TO DO » Copy out every line of the data below word for word, leaving out the pictures.

■ ■ ■ ■ ■ ■ ■

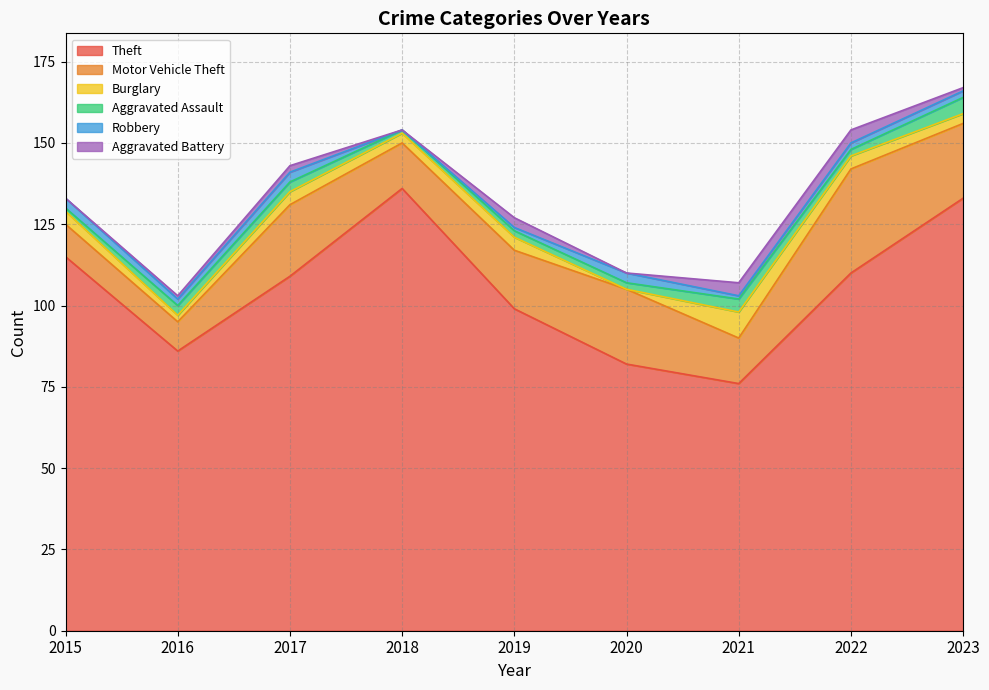

At 2016, list the series in order from smallest to largest.

Aggravated Battery, Burglary, Robbery, Aggravated Assault, Motor Vehicle Theft, Theft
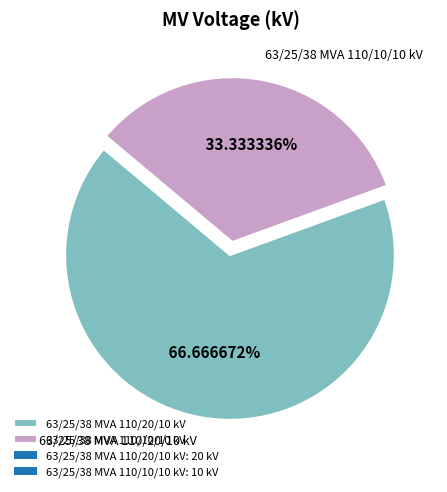

What is the majority slice?

63/25/38 MVA 110/20/10 kV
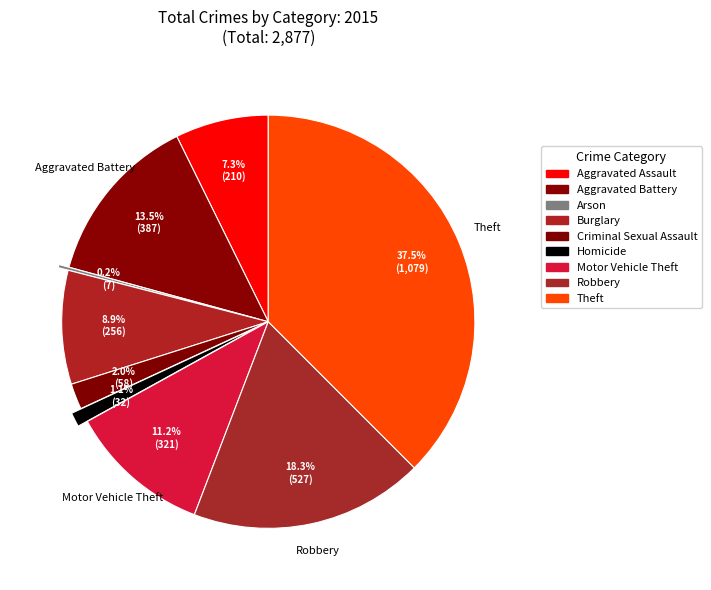

Between Criminal Sexual Assault and Arson, which is larger?

Criminal Sexual Assault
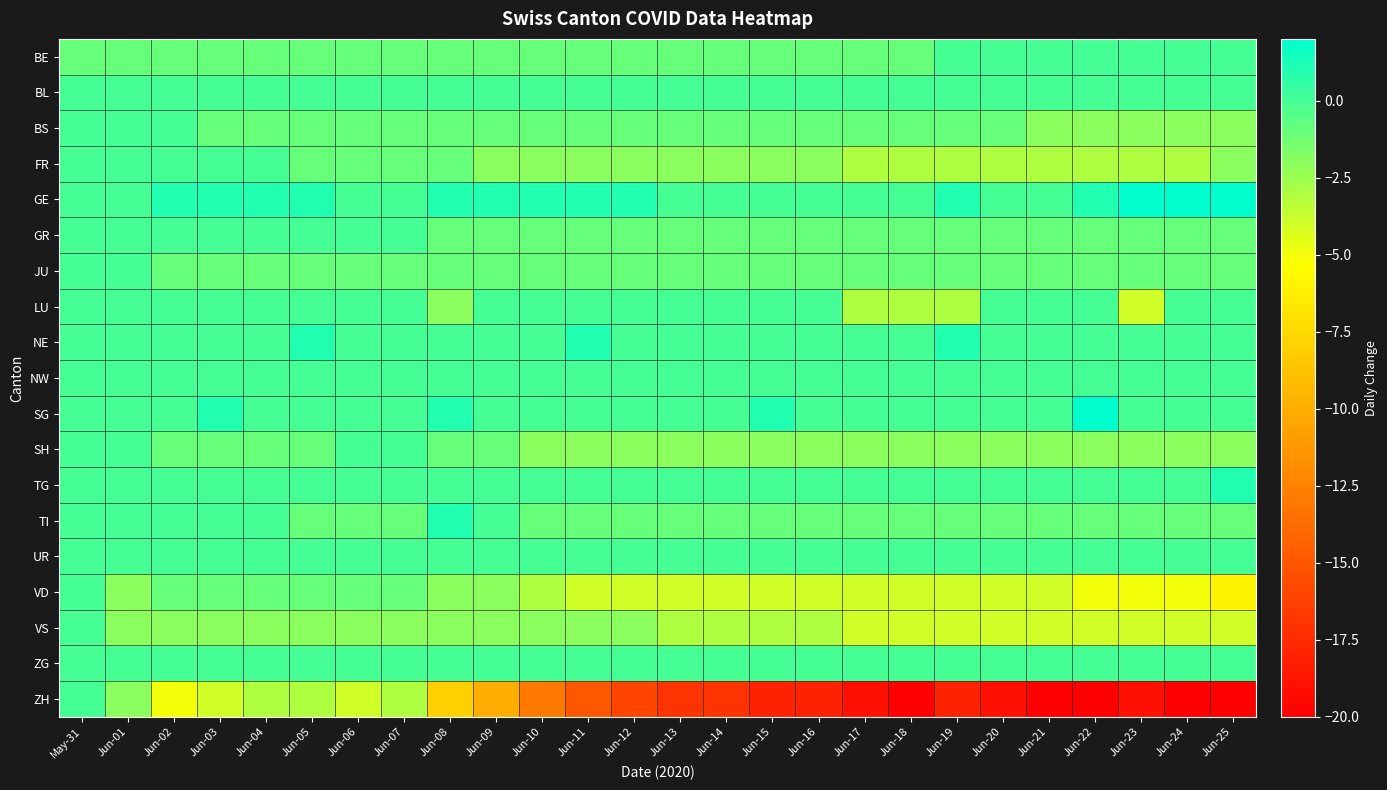

At which category is the sum across all series the highest?

May-31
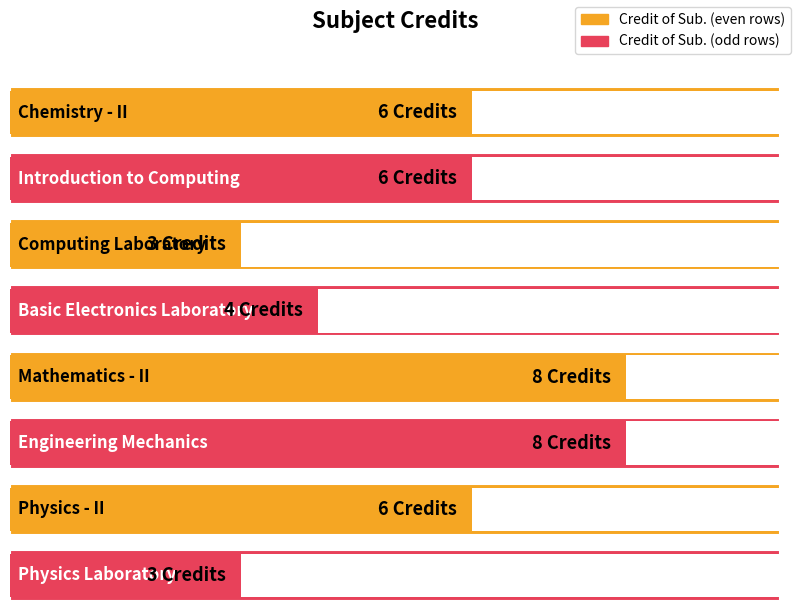

What is the sum of all values?

44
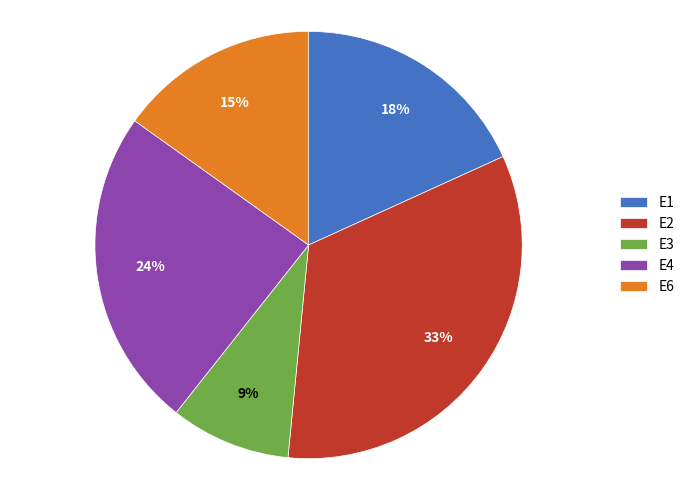

Does any single category account for the majority?

No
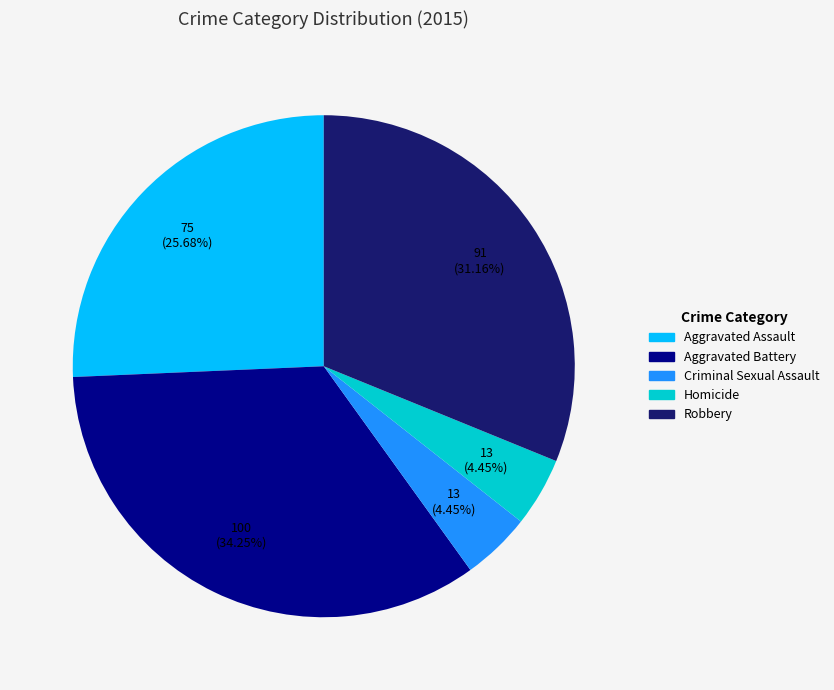

What is the ratio of the value at Aggravated Battery to the value at Robbery?

1.1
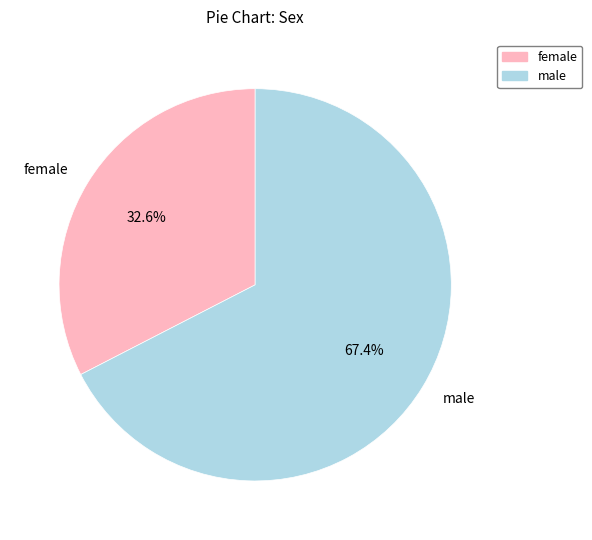

Combined, do female and male account for over 50%?

Yes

■ ■ ■ ■ ■ ■ ■

THE ANSWER »
At 2016, list the series in order from smallest to largest.

Aggravated Battery, Burglary, Robbery, Aggravated Assault, Motor Vehicle Theft, Theft

What is the majority slice?

63/25/38 MVA 110/20/10 kV

Between Criminal Sexual Assault and Arson, which is larger?

Criminal Sexual Assault

At which category is the sum across all series the highest?

May-31

What is the sum of all values?

44

Does any single category account for the majority?

No

What is the ratio of the value at Aggravated Battery to the value at Robbery?

1.1

Combined, do female and male account for over 50%?

Yes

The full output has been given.